_Given passage_.
Dismiss Notice
Join Physics Forums Today!
The friendliest, high quality science and math community on the planet! Everyone who loves science is here!

Help with a formula in Weinberg

  1. Jan 25, 2008 #1
    Alright, I'm trying to follow Weinberg's derivation of the matter part of the Lagrangian for electroweak theory, and I am all confused. This is equation (21.3.20) in volume II.

    He writes:

    [tex]
    iL_e = - \left( {\begin{array}{*{20}c}
    {\bar \upsilon _e } \\
    {\bar e} \\

    \end{array} } \right)\sum\limits_\alpha {\gamma _\mu A^\mu _\alpha } t_\alpha \left( {\begin{array}{*{20}c}
    {\upsilon _e } \\
    e \\

    \end{array} } \right)
    [/tex]

    but I think he meant to write

    [tex]
    iL_e = - \left( {\begin{array}{*{20}c}
    {\bar \upsilon _e } \\
    {\bar e} \\

    \end{array} } \right)\sum\limits_\alpha {\gamma _\mu \left( {A^\mu _\alpha t_{\alpha L} + B^\mu y} \right)} \left( {\begin{array}{*{20}c}
    {\upsilon _e } \\
    e \\

    \end{array} } \right)
    [/tex]

    He defines his left handed and right handed parts different than Itzykson and Zuber

    Namely [tex]e_L = \frac{1}{2}\left( {1 + \gamma _5 } \right)[/tex] and [tex]
    e_R = \frac{1}
    {2}\left( {1 - \gamma _5 } \right)

_Available data_.
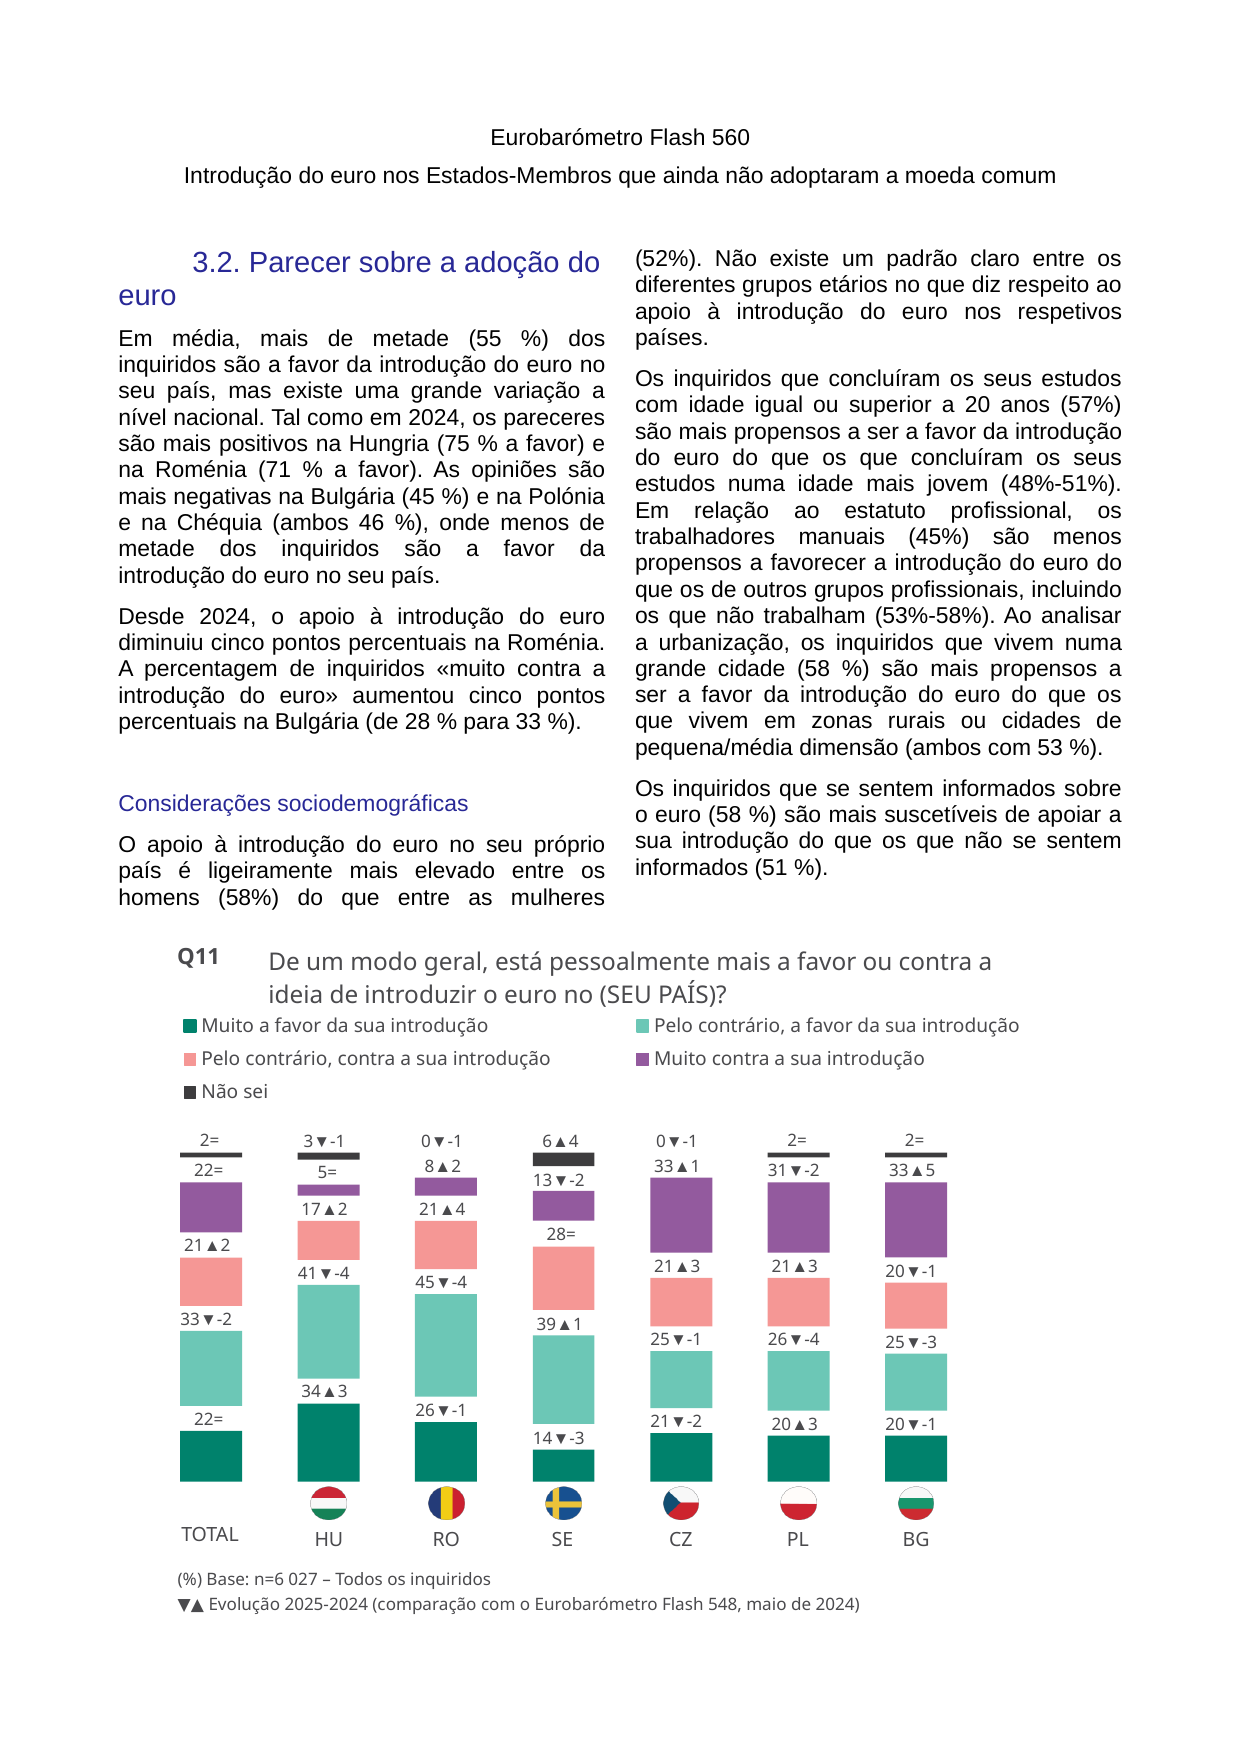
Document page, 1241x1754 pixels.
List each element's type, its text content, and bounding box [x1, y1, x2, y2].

_Brief 1_. Translate the sentence "This is equation (21.3.20) in volume II." from the forum thread into Spanish.
_Brief 2_. Reproduce the forum thread from "The friendliest, high" up to and including "in volume II.", switching "Lagrangian" to "action".
_Brief 3_. Condense the paragraph of the forum thread that begins "Alright, I'm trying to follow" into one short sentence that keeps its main facts.

_Correct answer 1_. Esta es la ecuación (21.3.20) del volumen II.

_Correct answer 2_.
The friendliest, high quality science and math community on the planet! Everyone who loves science is here!

Help with a formula in Weinberg

  1. Jan 25, 2008 #1
    Alright, I'm trying to follow Weinberg's derivation of the matter part of the action for electroweak theory, and I am all confused. This is equation (21.3.20) in volume II.

_Correct answer 3_. The poster is confused while following Weinberg's derivation of the matter part of the electroweak Lagrangian, equation (21.3.20) in volume II.